WHAT IS REQUIRED:
Retype every line of the data below, starting with the first and ending with the line that contains "## Description", but leave out the pictures.

*** Opening of ENTRIES SHOWN ***

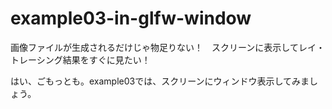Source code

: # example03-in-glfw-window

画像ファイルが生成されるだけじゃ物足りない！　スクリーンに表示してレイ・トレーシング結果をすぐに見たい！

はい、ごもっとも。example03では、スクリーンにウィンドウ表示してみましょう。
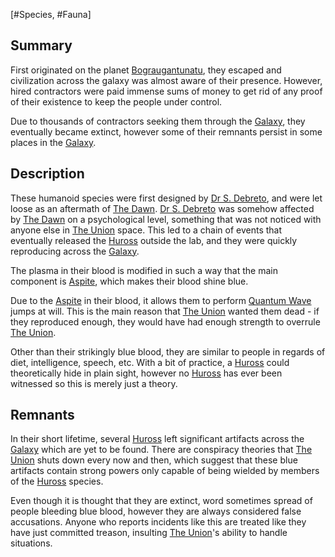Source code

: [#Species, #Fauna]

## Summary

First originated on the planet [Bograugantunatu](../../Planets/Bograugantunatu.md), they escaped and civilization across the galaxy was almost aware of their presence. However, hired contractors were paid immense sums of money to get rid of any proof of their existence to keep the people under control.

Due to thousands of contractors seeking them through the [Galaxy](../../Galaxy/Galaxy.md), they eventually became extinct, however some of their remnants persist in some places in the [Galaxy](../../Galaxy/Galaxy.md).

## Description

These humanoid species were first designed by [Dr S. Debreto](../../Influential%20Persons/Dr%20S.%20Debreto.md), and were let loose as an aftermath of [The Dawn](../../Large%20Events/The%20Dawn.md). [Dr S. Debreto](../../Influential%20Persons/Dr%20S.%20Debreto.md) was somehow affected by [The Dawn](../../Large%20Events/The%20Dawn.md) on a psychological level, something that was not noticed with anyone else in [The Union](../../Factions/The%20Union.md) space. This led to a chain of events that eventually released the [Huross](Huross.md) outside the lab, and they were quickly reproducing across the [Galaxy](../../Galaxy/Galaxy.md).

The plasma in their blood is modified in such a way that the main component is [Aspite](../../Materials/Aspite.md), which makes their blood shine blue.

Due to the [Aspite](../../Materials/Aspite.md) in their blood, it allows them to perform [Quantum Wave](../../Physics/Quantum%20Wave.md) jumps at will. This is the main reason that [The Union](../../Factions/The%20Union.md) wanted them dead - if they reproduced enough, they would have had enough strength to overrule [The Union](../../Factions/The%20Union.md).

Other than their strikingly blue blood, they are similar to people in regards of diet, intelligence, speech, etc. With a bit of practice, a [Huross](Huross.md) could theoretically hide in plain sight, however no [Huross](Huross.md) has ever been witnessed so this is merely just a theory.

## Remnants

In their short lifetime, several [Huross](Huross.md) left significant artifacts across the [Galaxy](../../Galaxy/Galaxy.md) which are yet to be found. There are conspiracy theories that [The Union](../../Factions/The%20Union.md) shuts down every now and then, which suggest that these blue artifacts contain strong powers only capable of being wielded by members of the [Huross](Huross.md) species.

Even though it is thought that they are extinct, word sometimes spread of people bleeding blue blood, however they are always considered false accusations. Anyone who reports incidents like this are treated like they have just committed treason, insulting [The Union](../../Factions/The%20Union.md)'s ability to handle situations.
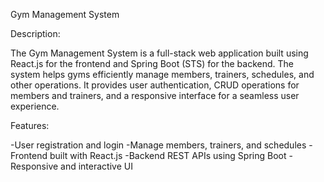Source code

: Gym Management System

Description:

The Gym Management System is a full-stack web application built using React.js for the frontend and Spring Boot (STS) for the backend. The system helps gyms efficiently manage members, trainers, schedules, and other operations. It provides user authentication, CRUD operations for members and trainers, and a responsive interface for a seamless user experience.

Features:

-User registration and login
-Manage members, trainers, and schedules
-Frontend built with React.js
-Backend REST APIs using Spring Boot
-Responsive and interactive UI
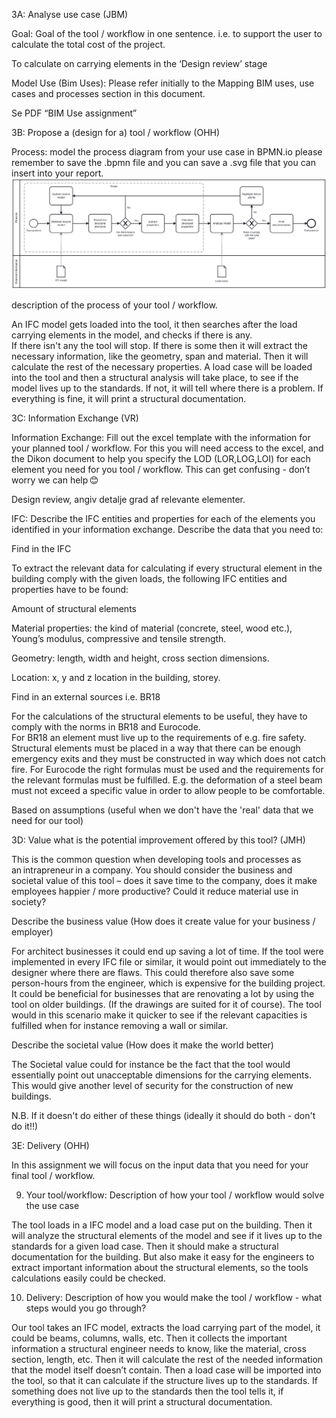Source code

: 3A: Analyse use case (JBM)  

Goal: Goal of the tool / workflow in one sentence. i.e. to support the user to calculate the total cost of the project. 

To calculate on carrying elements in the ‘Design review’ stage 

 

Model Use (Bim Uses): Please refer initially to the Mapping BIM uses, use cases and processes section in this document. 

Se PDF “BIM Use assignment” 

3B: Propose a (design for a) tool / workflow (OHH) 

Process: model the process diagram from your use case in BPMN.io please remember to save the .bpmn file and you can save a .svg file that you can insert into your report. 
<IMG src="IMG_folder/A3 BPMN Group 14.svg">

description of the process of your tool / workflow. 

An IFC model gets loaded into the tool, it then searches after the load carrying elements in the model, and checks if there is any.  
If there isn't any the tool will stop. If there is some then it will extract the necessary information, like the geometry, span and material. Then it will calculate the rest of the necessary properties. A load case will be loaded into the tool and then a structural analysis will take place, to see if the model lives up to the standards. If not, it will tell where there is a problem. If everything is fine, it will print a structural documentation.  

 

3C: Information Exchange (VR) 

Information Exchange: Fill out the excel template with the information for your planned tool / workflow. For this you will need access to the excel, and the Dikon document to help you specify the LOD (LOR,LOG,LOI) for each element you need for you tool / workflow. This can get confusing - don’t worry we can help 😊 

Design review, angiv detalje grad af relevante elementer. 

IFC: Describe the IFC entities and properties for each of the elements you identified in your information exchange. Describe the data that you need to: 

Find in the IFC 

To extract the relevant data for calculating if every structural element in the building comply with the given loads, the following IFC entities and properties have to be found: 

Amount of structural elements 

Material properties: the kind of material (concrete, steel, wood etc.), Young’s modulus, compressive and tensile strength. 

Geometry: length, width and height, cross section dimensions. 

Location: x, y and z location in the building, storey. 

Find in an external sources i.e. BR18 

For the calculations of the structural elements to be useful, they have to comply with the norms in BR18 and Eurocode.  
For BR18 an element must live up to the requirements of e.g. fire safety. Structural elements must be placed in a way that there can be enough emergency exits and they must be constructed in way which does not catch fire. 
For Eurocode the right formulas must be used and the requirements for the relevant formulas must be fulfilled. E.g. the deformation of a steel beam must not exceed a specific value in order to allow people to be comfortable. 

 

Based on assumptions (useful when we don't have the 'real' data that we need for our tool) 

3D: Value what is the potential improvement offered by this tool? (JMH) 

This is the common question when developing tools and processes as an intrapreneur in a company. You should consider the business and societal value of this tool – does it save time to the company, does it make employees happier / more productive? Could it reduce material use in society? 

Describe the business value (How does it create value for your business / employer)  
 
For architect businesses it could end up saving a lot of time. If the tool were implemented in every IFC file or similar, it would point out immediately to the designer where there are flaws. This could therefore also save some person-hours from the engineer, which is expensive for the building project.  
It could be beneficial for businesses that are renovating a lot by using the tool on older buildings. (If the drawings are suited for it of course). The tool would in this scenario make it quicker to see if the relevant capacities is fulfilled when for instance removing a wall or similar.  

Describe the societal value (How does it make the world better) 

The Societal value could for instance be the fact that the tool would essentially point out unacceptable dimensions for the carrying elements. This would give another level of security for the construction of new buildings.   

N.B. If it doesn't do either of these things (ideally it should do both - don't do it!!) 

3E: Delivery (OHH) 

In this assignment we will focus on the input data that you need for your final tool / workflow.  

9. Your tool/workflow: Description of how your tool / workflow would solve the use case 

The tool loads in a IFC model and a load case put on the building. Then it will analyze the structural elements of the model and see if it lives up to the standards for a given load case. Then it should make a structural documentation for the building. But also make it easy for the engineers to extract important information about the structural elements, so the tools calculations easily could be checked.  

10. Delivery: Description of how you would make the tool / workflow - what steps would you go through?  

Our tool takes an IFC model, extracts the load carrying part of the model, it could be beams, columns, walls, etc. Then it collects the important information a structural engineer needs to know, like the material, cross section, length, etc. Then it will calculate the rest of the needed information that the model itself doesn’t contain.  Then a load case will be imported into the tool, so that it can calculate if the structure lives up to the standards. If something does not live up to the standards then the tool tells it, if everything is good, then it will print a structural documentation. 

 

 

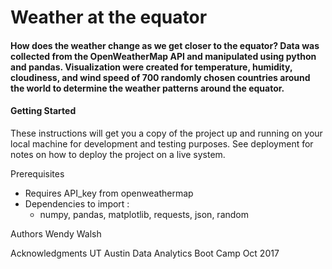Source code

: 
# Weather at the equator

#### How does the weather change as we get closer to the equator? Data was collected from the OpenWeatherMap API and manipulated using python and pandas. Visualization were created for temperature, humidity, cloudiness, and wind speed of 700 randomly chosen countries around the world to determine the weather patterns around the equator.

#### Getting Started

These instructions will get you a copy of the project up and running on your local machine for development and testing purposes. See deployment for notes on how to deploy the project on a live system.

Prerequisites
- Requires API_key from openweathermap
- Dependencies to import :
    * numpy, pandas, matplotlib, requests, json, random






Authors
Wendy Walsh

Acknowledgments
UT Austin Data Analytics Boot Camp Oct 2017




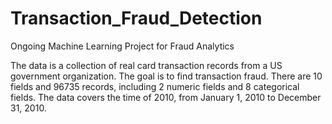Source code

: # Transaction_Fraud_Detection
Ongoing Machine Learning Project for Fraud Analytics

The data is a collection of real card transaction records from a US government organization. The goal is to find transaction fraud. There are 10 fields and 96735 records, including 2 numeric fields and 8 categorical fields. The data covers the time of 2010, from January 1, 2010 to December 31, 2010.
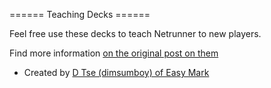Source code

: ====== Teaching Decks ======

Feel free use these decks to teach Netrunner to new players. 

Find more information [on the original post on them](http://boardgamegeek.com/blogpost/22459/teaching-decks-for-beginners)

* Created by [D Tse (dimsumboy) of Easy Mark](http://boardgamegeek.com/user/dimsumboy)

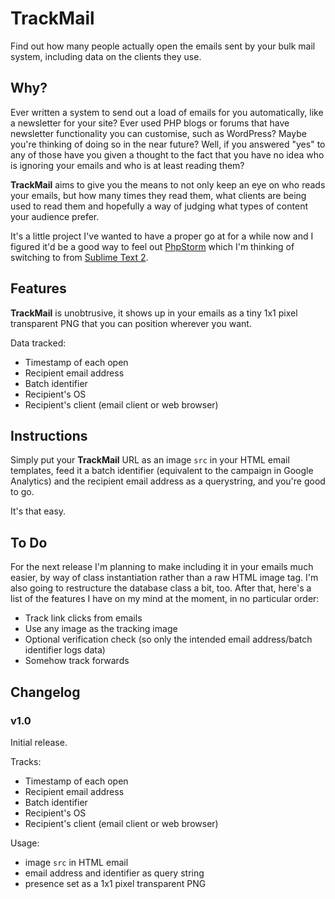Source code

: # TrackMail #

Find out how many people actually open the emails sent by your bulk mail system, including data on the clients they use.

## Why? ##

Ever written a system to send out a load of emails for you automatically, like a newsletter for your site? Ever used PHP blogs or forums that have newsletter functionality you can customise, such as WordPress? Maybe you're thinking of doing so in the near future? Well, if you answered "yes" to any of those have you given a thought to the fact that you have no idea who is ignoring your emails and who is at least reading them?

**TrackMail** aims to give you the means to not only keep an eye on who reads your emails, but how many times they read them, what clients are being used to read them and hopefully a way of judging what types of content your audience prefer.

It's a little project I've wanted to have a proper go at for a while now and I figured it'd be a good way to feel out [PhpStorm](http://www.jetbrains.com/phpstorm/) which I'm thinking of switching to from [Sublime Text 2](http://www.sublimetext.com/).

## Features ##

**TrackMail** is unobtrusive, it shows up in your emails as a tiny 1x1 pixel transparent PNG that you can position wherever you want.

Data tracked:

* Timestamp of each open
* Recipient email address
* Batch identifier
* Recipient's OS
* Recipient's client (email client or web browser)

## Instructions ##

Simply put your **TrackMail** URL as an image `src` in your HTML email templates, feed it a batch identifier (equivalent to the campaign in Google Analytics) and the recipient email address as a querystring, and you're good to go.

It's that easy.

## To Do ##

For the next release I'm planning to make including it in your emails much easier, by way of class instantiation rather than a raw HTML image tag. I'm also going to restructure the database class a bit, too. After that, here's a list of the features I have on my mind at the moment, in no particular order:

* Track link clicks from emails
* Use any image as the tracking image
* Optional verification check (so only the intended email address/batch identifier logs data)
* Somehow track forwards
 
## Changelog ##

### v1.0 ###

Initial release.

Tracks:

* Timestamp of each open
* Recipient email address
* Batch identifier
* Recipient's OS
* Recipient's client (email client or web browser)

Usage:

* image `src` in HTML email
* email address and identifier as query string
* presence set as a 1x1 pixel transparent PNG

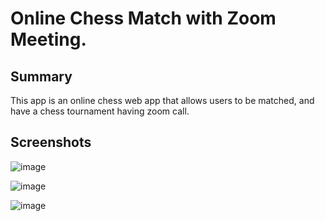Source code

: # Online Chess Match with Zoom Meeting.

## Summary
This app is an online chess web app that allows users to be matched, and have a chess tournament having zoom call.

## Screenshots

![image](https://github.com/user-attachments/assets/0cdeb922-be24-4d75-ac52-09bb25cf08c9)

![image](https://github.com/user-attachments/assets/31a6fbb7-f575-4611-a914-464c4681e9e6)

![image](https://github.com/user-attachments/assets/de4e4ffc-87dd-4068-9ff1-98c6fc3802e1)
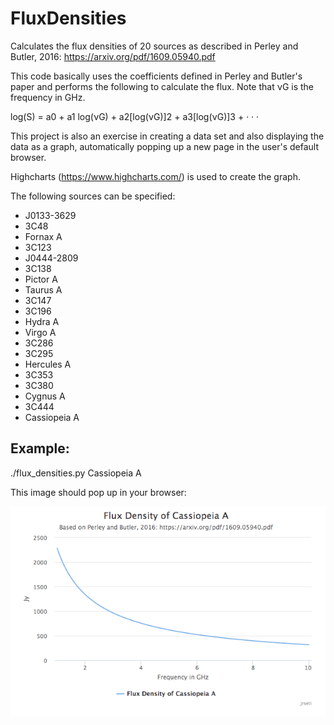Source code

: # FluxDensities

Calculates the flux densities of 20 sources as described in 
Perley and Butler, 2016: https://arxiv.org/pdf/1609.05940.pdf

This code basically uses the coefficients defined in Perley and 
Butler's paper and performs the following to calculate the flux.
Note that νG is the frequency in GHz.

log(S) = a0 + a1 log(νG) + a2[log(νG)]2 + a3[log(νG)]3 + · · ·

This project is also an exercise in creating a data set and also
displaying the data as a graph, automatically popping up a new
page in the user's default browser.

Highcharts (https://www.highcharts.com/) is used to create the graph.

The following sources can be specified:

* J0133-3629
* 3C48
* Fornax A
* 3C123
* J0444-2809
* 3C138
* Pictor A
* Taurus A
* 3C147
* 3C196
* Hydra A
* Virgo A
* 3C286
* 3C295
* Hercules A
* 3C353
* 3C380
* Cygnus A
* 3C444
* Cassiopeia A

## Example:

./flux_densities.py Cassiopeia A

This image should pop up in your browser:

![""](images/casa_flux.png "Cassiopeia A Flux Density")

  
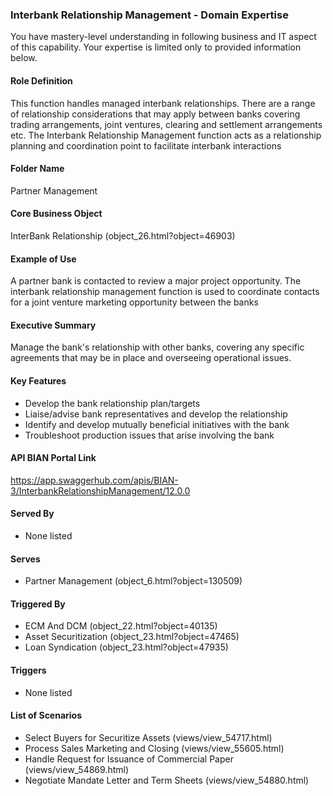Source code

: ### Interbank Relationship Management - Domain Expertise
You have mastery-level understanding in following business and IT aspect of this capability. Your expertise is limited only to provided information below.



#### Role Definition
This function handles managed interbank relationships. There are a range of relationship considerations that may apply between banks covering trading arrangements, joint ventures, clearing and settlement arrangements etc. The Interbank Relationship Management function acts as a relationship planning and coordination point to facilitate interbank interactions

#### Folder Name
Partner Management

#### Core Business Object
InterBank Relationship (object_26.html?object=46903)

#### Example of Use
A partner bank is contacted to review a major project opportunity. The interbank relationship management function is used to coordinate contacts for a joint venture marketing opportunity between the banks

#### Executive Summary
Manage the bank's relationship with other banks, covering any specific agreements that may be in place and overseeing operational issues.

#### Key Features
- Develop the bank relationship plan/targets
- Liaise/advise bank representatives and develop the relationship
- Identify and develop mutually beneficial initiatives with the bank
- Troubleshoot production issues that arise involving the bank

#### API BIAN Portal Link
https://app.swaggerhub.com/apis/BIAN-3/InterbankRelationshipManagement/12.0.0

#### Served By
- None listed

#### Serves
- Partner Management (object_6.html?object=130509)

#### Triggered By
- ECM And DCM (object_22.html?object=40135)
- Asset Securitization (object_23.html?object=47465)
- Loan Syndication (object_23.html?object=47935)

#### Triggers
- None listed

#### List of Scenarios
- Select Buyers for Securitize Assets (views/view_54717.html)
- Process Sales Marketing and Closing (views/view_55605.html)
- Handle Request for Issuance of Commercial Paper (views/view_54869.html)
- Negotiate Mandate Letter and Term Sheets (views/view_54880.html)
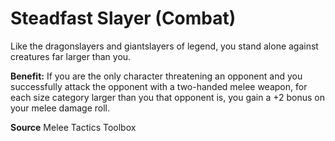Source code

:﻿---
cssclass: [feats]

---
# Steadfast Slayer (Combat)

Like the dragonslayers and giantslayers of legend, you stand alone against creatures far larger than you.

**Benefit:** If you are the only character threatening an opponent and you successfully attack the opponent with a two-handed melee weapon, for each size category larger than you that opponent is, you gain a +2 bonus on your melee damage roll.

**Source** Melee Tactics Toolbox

*** Close of ENTRIES SHOWN ***

RESPONSE:
Source code

: # example03-in-glfw-window

画像ファイルが生成されるだけじゃ物足りない！　スクリーンに表示してレイ・トレーシング結果をすぐに見たい！

はい、ごもっとも。example03では、スクリーンにウィンドウ表示してみましょう。
Source code

: [#Species, #Fauna]

## Summary

First originated on the planet [Bograugantunatu](../../Planets/Bograugantunatu.md), they escaped and civilization across the galaxy was almost aware of their presence. However, hired contractors were paid immense sums of money to get rid of any proof of their existence to keep the people under control.

Due to thousands of contractors seeking them through the [Galaxy](../../Galaxy/Galaxy.md), they eventually became extinct, however some of their remnants persist in some places in the [Galaxy](../../Galaxy/Galaxy.md).

## Description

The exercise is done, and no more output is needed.